"How do you know?"

"What a question!—how does one know that sort of thing except by finding out for himself?"

"Then you have had Madame de Thémines?"

"Certainly I have! Why shouldn't I have had her? It would have been most unseemly of me not to have her.—She has done me some very great favors, and I am very grateful to her for them."

"I don't understand what kind of favors she can have done you."

"Are you really a fool?" said De C——, gazing at me with the most comical expression imaginable.—"Faith, I am much afraid of it; must I tell you everything? Madame de Thémines is considered, and justly, to have special information in certain directions, and a young man whom she has taken and kept for some time can present himself boldly anywhere, and be sure that he won't be long without having an affair—more likely two than one.—Aside from that ineffable advantage, there is another hardly less great; and that is that, as soon as the female members of this circle see that you are Madame de Thémines' official lover, even though they have not the slightest taste for you, they will consider it a pleasure and a duty to take you away from a fashionable woman like her; and, instead of the advances and manœuvres you would otherwise have to make, you will have an embarrassment of riches, and you will necessarily become the focus of all imaginable cajoleries and blandishments.

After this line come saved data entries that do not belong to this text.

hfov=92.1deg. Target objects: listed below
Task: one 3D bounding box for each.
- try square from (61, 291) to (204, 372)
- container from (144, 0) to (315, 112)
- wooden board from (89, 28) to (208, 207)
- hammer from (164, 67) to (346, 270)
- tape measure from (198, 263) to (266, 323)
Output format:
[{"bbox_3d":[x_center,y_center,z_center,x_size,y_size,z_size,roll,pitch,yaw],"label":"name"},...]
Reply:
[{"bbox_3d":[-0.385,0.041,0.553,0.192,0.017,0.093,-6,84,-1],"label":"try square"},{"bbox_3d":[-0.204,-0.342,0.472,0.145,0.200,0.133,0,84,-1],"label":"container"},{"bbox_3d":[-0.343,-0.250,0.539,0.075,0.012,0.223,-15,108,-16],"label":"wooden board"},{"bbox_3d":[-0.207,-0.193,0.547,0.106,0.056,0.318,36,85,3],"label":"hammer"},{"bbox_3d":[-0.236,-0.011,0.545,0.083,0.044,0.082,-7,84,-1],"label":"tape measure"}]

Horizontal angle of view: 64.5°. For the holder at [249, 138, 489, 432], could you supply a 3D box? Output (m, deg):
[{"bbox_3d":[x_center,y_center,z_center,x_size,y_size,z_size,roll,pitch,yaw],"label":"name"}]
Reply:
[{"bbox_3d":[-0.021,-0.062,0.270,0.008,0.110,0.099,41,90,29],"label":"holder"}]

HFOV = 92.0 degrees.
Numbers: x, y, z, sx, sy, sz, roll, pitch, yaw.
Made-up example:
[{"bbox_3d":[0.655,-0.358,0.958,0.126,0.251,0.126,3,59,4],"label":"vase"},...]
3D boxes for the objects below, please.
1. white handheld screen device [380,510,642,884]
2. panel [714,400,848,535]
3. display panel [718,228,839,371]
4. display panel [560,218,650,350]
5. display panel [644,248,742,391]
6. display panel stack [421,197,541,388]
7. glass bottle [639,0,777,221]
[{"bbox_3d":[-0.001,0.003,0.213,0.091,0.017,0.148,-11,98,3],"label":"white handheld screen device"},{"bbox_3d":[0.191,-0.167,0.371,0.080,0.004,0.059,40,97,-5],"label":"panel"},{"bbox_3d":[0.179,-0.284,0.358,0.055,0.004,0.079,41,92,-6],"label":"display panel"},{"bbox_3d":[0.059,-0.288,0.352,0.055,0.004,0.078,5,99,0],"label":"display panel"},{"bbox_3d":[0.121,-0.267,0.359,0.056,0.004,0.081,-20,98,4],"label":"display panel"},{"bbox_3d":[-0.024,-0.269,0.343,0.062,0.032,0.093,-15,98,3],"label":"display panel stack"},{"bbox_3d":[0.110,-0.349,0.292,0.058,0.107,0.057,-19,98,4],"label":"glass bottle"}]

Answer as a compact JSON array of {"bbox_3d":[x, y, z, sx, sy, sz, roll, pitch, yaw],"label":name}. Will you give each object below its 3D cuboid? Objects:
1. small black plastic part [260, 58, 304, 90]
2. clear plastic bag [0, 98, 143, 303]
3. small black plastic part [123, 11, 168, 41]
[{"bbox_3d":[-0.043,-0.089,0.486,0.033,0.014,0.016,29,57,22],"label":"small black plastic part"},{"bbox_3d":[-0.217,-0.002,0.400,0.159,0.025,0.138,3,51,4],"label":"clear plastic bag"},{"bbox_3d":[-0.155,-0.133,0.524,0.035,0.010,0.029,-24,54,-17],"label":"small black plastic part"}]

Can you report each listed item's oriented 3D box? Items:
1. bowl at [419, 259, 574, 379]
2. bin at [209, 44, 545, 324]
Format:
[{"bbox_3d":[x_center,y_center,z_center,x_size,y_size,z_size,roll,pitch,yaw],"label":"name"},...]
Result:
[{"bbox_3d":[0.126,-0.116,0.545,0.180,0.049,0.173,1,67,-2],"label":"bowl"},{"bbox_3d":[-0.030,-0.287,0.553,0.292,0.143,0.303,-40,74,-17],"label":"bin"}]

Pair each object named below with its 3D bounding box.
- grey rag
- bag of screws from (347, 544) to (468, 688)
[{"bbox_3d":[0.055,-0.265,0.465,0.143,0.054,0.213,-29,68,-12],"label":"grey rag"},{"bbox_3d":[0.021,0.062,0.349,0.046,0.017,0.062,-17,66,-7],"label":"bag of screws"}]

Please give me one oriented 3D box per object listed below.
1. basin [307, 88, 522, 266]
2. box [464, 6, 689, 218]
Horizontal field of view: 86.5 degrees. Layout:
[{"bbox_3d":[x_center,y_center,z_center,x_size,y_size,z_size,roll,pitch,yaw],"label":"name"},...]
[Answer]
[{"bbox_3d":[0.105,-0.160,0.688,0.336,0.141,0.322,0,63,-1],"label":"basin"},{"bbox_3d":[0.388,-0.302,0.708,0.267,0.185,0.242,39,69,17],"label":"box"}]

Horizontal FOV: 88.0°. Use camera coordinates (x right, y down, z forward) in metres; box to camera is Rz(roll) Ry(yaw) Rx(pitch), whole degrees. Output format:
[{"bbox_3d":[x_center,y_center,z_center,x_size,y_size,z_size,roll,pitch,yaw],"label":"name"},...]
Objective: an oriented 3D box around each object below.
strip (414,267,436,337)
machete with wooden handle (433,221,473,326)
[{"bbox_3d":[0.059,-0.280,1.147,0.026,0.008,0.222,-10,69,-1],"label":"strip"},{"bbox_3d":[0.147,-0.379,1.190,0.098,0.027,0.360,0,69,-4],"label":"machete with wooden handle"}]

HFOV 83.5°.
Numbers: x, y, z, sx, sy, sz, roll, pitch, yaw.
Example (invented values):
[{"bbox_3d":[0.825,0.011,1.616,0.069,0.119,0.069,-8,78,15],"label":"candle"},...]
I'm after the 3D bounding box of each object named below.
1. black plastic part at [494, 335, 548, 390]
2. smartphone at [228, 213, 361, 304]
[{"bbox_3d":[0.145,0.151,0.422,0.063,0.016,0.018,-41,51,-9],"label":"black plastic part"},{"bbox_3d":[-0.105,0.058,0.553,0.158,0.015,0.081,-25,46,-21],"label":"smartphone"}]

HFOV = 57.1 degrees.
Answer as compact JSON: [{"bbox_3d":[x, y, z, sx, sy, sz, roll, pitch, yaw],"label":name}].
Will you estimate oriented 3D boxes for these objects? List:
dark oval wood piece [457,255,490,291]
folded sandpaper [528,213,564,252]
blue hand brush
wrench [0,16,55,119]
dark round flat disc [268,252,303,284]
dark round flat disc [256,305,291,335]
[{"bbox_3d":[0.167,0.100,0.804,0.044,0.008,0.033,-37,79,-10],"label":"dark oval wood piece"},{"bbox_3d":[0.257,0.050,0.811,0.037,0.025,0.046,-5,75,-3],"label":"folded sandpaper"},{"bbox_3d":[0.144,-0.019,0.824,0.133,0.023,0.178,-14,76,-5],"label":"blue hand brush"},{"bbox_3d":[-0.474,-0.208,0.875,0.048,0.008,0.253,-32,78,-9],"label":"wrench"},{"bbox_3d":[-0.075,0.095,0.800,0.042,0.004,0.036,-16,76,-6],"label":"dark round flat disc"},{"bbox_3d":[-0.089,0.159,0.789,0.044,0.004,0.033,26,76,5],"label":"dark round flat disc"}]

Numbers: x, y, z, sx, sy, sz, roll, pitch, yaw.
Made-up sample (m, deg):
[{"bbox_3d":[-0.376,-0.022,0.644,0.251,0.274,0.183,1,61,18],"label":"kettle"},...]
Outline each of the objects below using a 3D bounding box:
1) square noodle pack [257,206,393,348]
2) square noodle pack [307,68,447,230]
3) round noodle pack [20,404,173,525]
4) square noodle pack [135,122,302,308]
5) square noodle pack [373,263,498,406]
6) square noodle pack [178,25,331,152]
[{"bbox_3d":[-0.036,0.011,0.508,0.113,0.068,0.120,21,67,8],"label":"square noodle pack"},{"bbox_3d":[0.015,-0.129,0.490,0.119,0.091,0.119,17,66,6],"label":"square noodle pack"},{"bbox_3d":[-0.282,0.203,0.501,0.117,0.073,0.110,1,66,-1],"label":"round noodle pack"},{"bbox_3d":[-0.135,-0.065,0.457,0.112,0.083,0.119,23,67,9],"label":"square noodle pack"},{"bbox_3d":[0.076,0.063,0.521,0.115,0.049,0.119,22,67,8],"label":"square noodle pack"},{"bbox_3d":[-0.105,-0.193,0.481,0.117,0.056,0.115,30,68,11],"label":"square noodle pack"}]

"However, if she arouses too strong a repugnance in you, don't take her. You are not exactly obliged to do it, although that would be courteous and proper. But make your choice quickly and attack the one who pleases you best or seems to offer the most facilities, for by delaying you will lose the benefit of novelty, and the advantage it gives you over all the men here for a few days. All these ladies have no conception of the passions that are born in private intercourse and develop gradually in respect and silence; they are all for lightning strokes and occult sympathies; a wonderfully well-conceived scheme to avoid the ennui of resistance and all the long and wearisome repetitions that sentiment mingles with the romance of love, and which serve only to defer the conclusion to no purpose.—These ladies are very saving of their time, and it seems so valuable to them that they would be in despair at the thought of leaving a single moment unemployed.—They have a craving to oblige the human race which one cannot praise too highly, and they love their neighbor as themselves—which is most meritorious and perfectly angelic; they are very charitable creatures who would not, for anything in the world, drive a man to die of despair.

"There must be three or four of them already who are impressed in your favor, and I advise you as a friend to press your advantage warmly in that direction, instead of amusing yourself prattling with me in a window-recess, which will not materially assist your prospects."

"But, my dear C——, I am altogether green in such matters, I haven't the necessary experience of society to distinguish at first glance a woman who is impressed from one who isn't; and I might make some strange blunders unless you will assist me with your experience."

"Upon my word, you are a primitive creature without a name, and I didn't suppose it was possible to be so pastoral and bucolic in the blessed age we live in!—What the devil are you doing with that pair of great black eyes of yours, which would produce a most stunning effect if you knew how to use them?